SOURCE DATA –
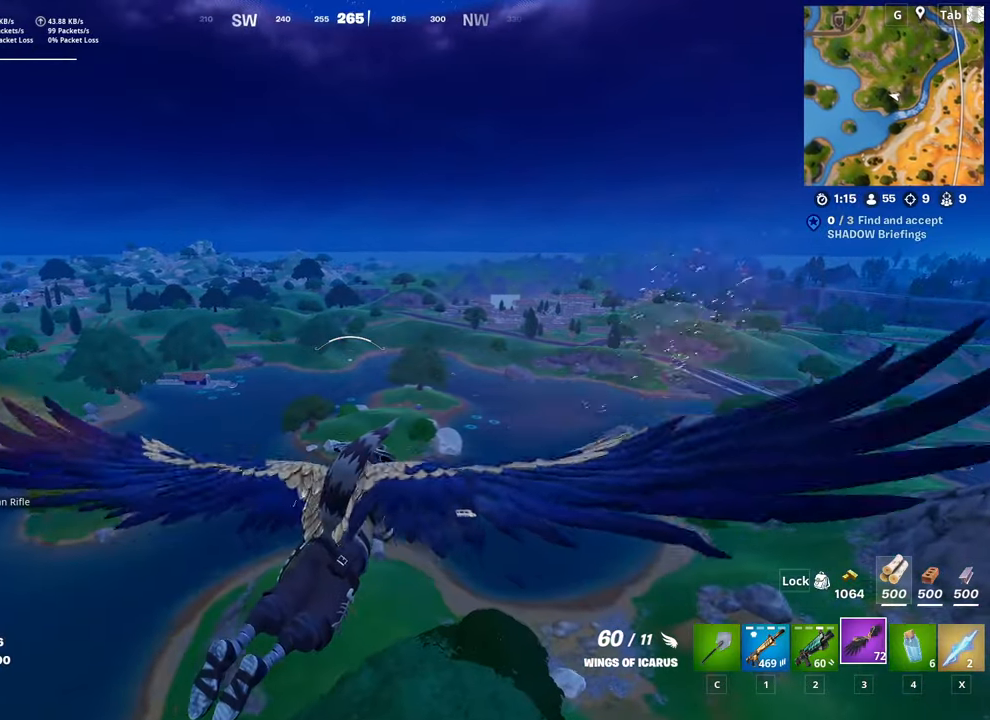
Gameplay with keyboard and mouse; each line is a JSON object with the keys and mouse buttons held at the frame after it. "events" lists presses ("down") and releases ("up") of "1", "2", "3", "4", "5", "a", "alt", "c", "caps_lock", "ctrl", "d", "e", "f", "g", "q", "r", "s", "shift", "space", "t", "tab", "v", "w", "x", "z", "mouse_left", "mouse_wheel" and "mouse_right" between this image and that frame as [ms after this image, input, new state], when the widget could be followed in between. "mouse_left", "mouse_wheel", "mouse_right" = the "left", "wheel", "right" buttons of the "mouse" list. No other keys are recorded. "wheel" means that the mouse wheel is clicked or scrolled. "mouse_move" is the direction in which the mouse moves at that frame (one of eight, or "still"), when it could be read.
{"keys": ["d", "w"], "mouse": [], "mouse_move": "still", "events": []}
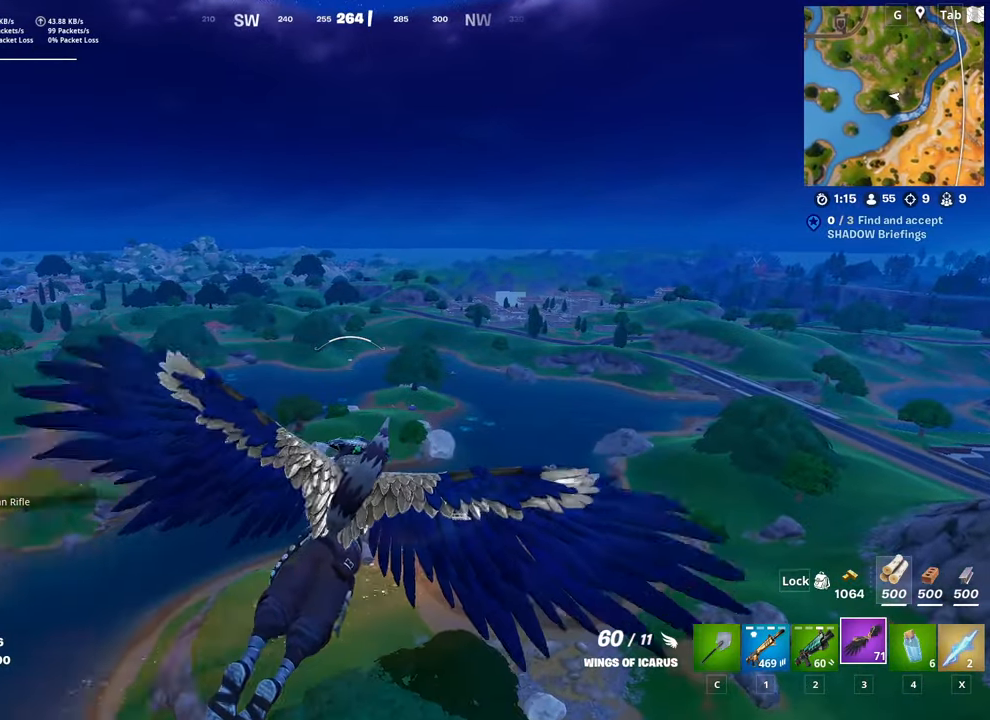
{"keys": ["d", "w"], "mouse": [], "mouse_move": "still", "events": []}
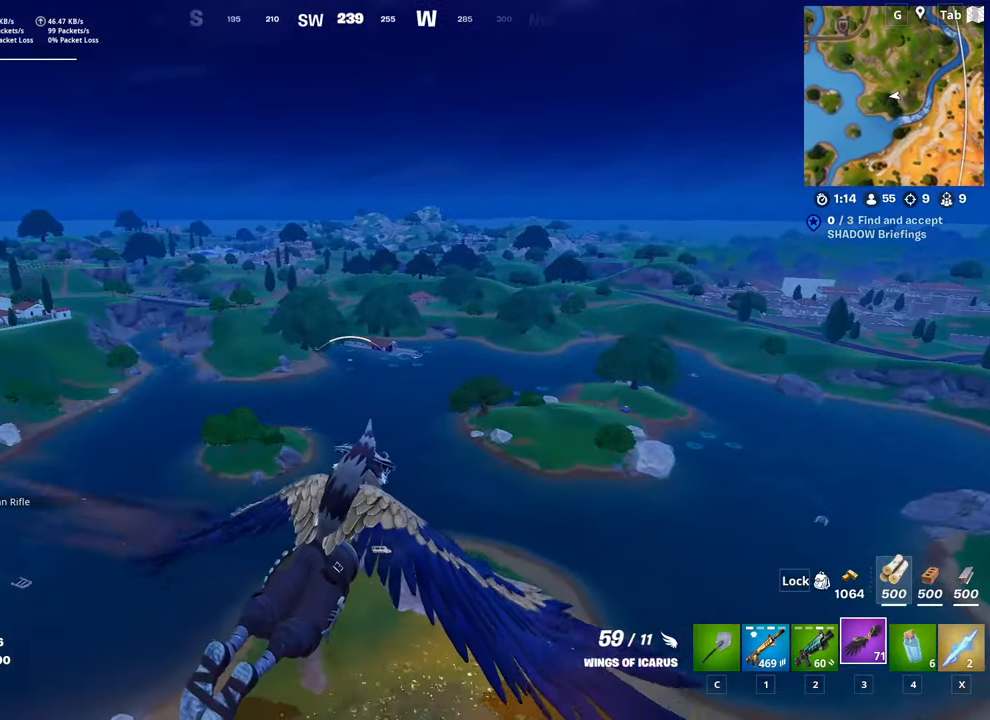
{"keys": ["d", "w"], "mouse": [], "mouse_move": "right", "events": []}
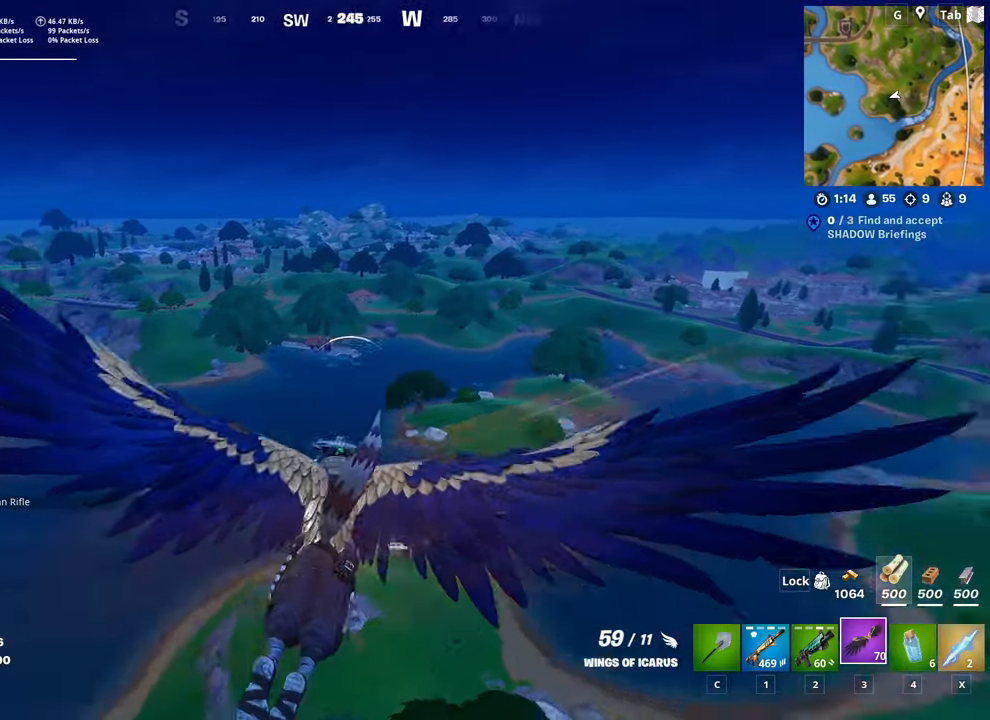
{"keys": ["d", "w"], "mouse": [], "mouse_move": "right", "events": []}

...

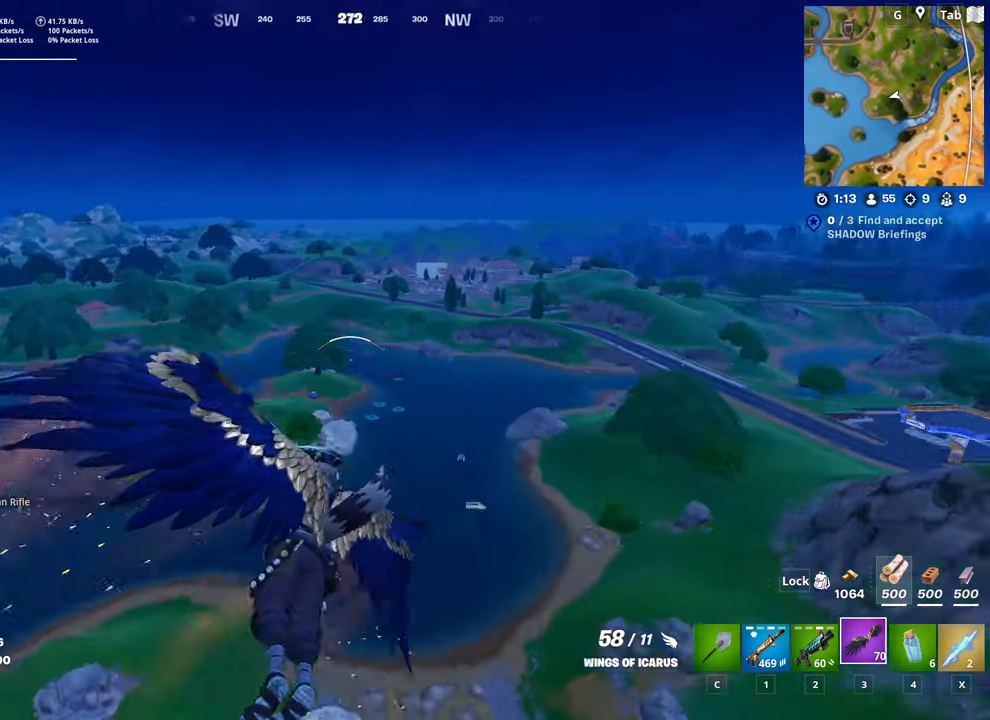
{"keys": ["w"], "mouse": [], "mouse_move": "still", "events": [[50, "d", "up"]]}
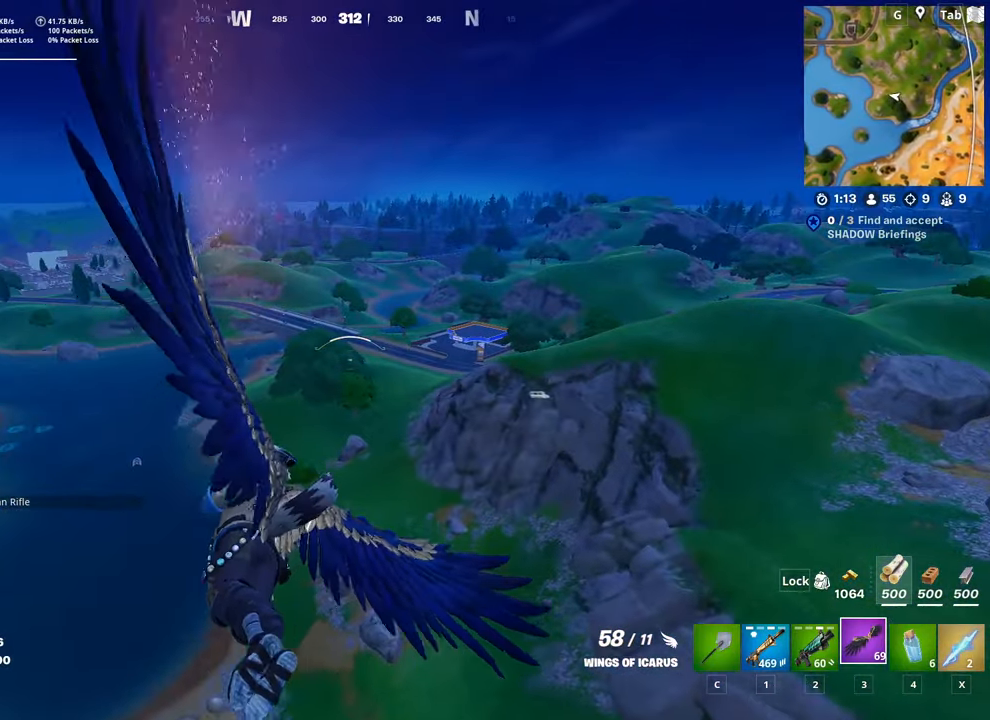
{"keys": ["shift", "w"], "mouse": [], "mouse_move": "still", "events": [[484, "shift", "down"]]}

TASK BRIEF – All lines in the preceding records that hold the word "shift" need to be copied.

OUTPUT OF THE EXERCISE –
Gameplay with keyboard and mouse; each line is a JSON object with the keys and mouse buttons held at the frame after it. "events" lists presses ("down") and releases ("up") of "1", "2", "3", "4", "5", "a", "alt", "c", "caps_lock", "ctrl", "d", "e", "f", "g", "q", "r", "s", "shift", "space", "t", "tab", "v", "w", "x", "z", "mouse_left", "mouse_wheel" and "mouse_right" between this image and that frame as [ms after this image, input, new state], when the widget could be followed in between. "mouse_left", "mouse_wheel", "mouse_right" = the "left", "wheel", "right" buttons of the "mouse" list. No other keys are recorded. "wheel" means that the mouse wheel is clicked or scrolled. "mouse_move" is the direction in which the mouse moves at that frame (one of eight, or "still"), when it could be read.
{"keys": ["shift", "w"], "mouse": [], "mouse_move": "still", "events": [[484, "shift", "down"]]}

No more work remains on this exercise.